Sunday, August 22, 2010

Ghosts (2002)

A small group of doctors and nurses has been ordered to set up an emergency hospital in the most blue-coloured and Gothic part of China to ward off a not clearly defined plague of some sort (whose effects the film never shows, by the way).

Obviously, the best place to set up a hospital is a Catholic monastery that isn't exactly full of monks anymore. Still, there's Manfred Wong (Niu Piao), the abbot(?) and at least two other monks and a mute maid (Wu Meng-Meng). The film is as unclear about the population of the abbey and their positions in their order as it is about a lot of other things, so don't expect anything to make much sense.

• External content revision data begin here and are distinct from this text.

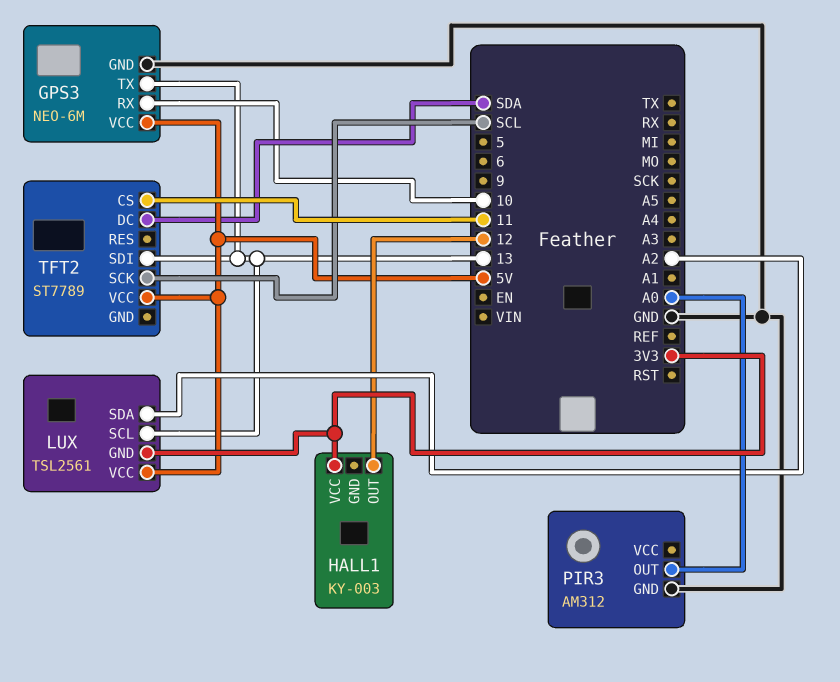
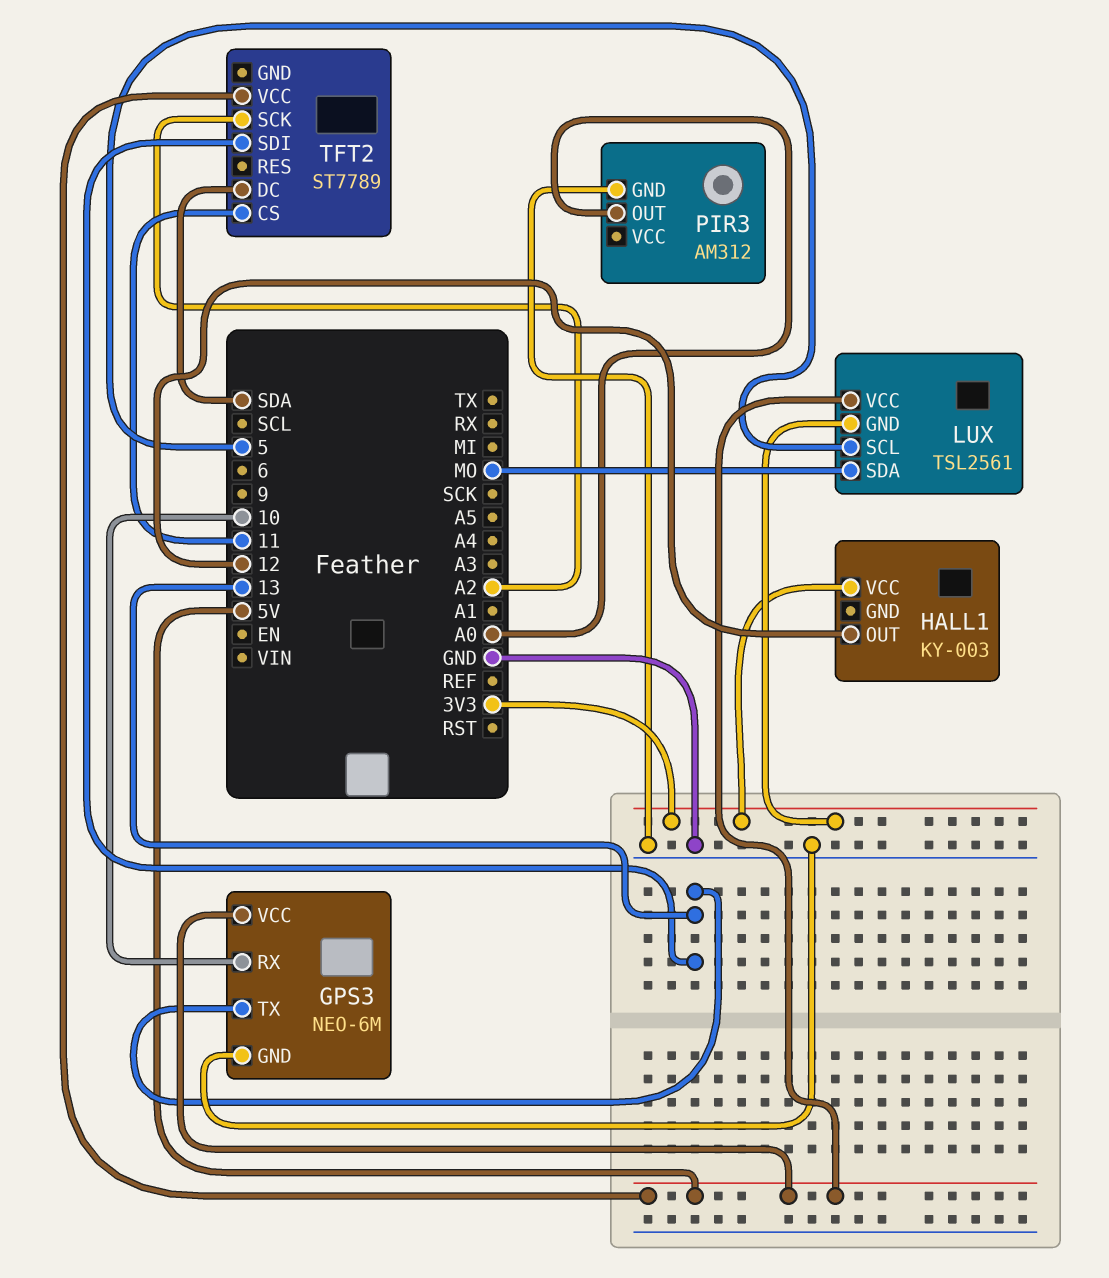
LUX pin SCL: 13 -> 5
LUX pin SDA: A2 -> MO
TFT2 pin SCK: SCL -> A2

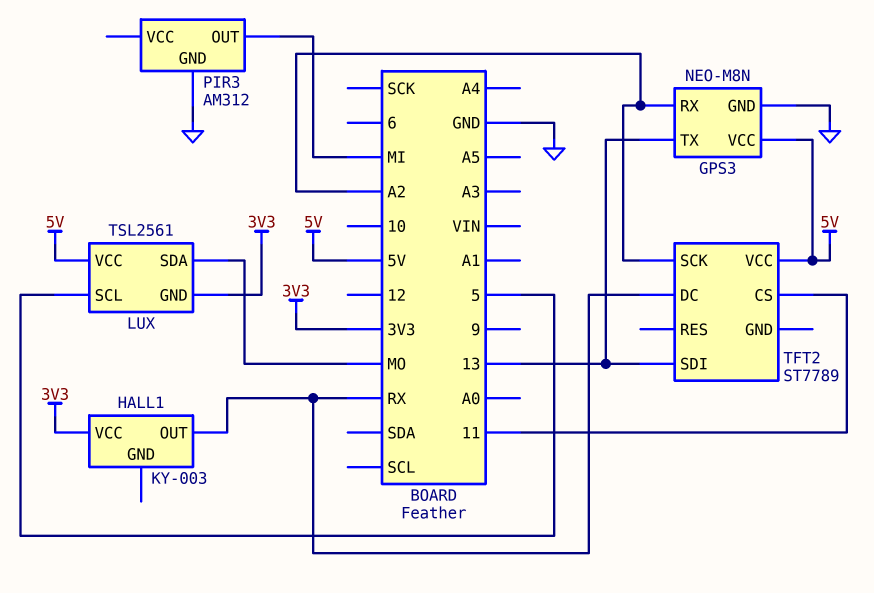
GPS3: NEO-6M -> NEO-M8N
GPS3 pin RX: 10 -> A2
HALL1 pin OUT: 12 -> RX
PIR3 pin OUT: A0 -> MI
TFT2 pin DC: SDA -> RX

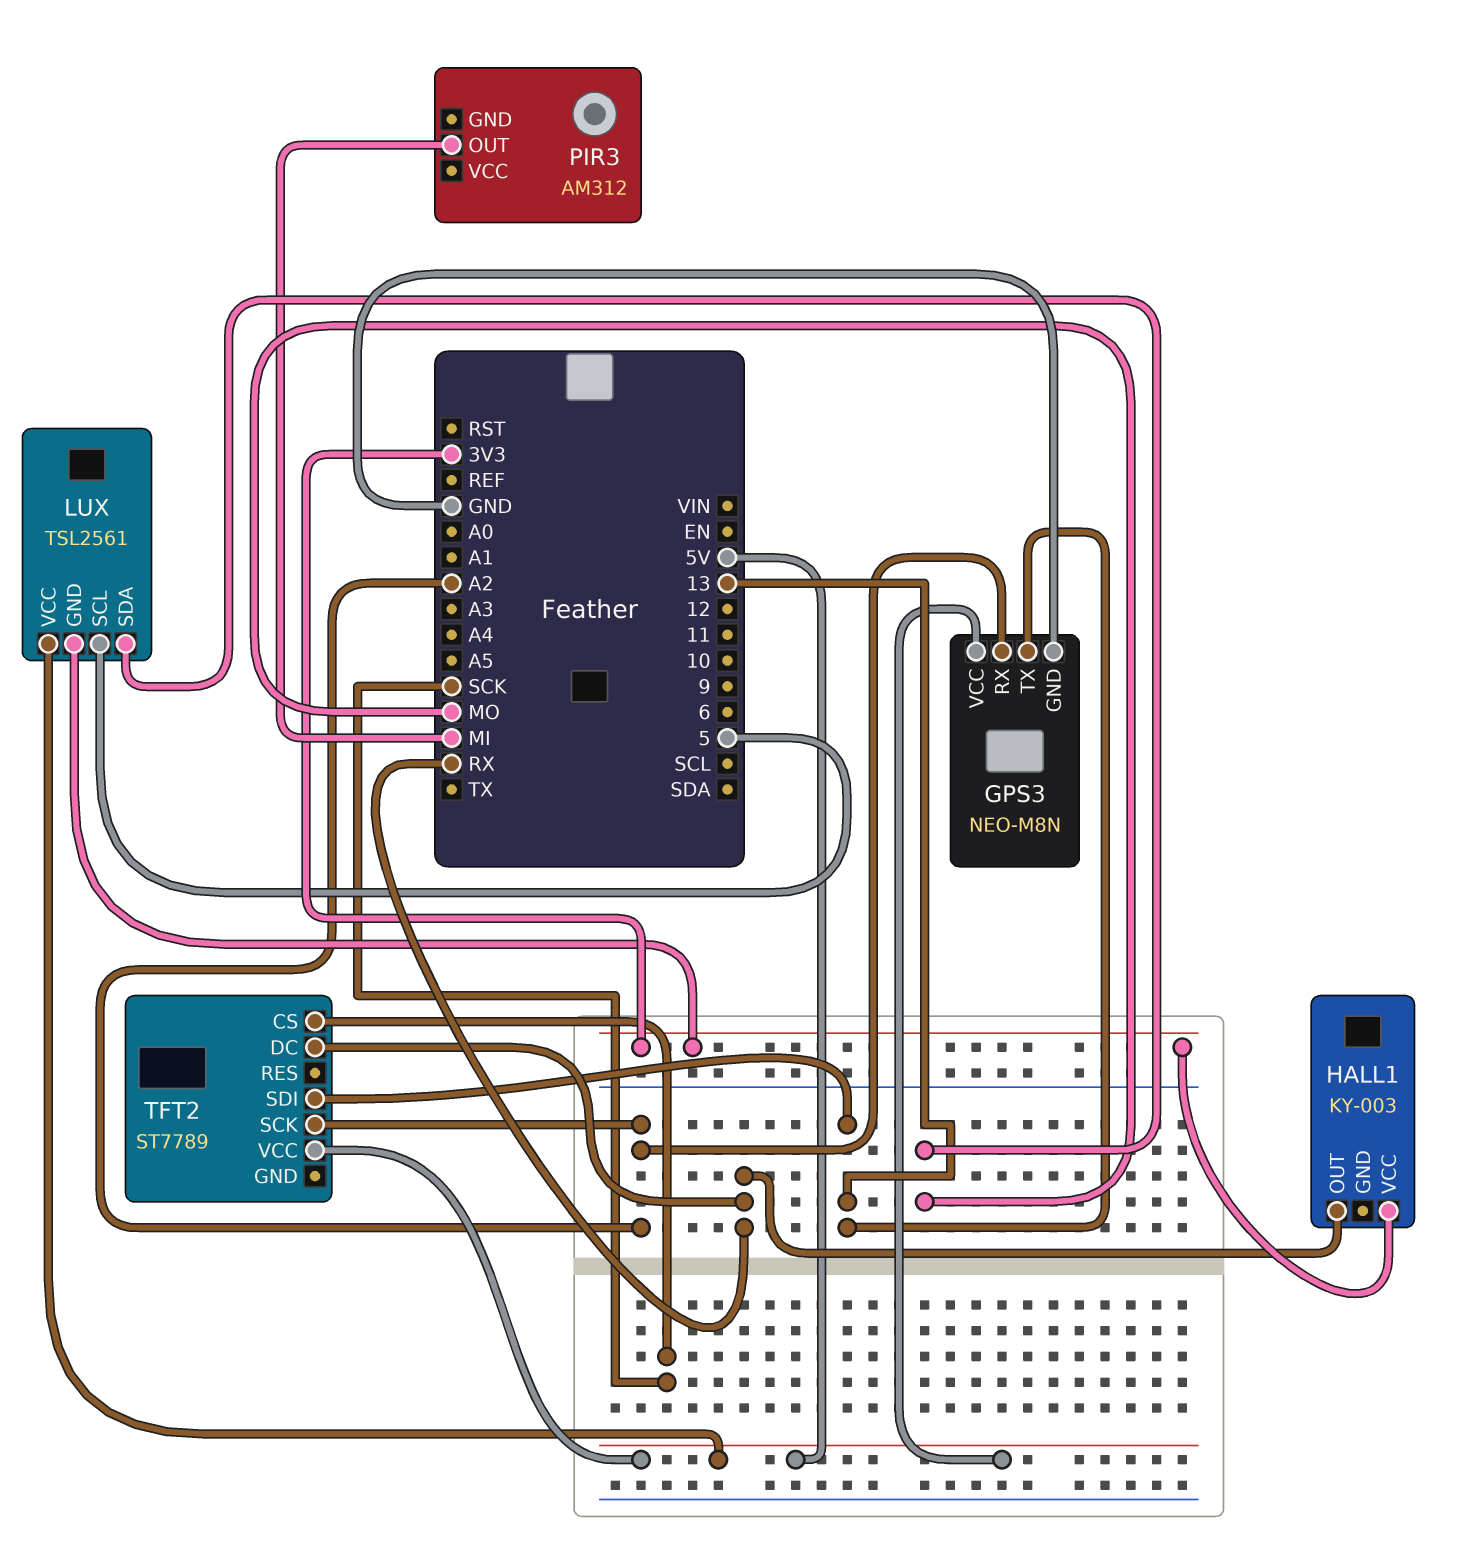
PIR3 pin GND: GND -> none
TFT2 pin CS: 11 -> SCK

Anyway, Manfred turns out to be the ex-boyfriend of the chief doctor, Angel (Li Xiao-Ran), and also to be quite in the grip of religious mania, supposedly charismatically ranting and raving a lot about his little talks with god. Manny also likes to hang himself on a cross and get whipped. Angel's fiancée or husband Ben (Nie Yuan), a psychologist, isn't too keen on Manny or his religion. He and the other members of the medical team don't like the abbot(?) any more when they learn that he has driven the local villagers into the belief that only God and not science can save them from the plague. Of course, they aren't willing to accept medical help now; a fact the film only tells us, instead of showing it.

So the doctors don't have much to do besides committing an overabundance of practical jokes and making fun of Manny's religion. Until, that is, a guy in a ghost mask begins to murder people. Oh my, whoever might he be?

Ghosts is one of the few mainland Chinese horror films I have been able to see, but I can't say it's a very good ad for mainland China's films of any genre.

Director Agan has made quite a schizophrenic concoction. The film tries to be at once a generic and clichéd slasher film, a Gothic melodrama and a propaganda film warning against the evils of Catholicism. Alas, it only succeeds in the first part and its dubious promises of illogically acting characters getting killed by some masked dude or the other.

Visually, Ghosts is really quite fantastic, at least if one likes slickly filmed and very blue Chinese variations on classic Gothic filmmaking, photographed with class and style. It is quite unfortunate that not much else about the film is slick or well done. The main problem is Ghosts' terrible script that seems to have been written with the new-fangled principle of "tell, don't show" in mind.

A truly absurd number of important plot points are just talked about instead of shown. Outside of one (rather lame) religious ritual, the film never shows us any of the villagers our heroes are supposed to save, making it quite difficult to care about their refusal to get treatment or the supposedly bad hygiene of the place.

Also only assumed but never shown is Manfred's incredible charisma. The film tells us early and often how magnetic he is supposed to be, but looking at Niu Piao doing his ranting and sweating schizophrenic bit and believing him to be charismatic are very different things. His growing influence on Angel is another aspect of the film that just doesn't work - there's just not the sort of chemistry between the actors to make it believable, and the script isn't setting their relationship up in any emotionally or logically believable way, again preferring telling to actually showing.

And then there's the anti-Catholicism. Now, I'm personally neither the biggest fan of religion at large or Catholicism specifically, but I was still quite annoyed by the direction the film took in this respect. When a movie is trying to demonstrate the evils of religion it should probably bother to either use the actual dogma of a given religion instead of random made-up shit or at least try to understand what its enemy is about, instead of basically doing a variation on the "Jews are poisoning wells" technique that has come down from the Dark Ages to Hitler. There is of course also always the possibility to just make up something batshit insane, but that's for movies that don't take their anti-religious stance as seriously as this one does.

There are only a few things apart from the visual slickness which recommend Ghosts, mostly short bursts of random strangeness (for example in Angel's short dream of a ridiculously winged Manfred) that always promise to take the film into a more creative direction, but which are never followed up on.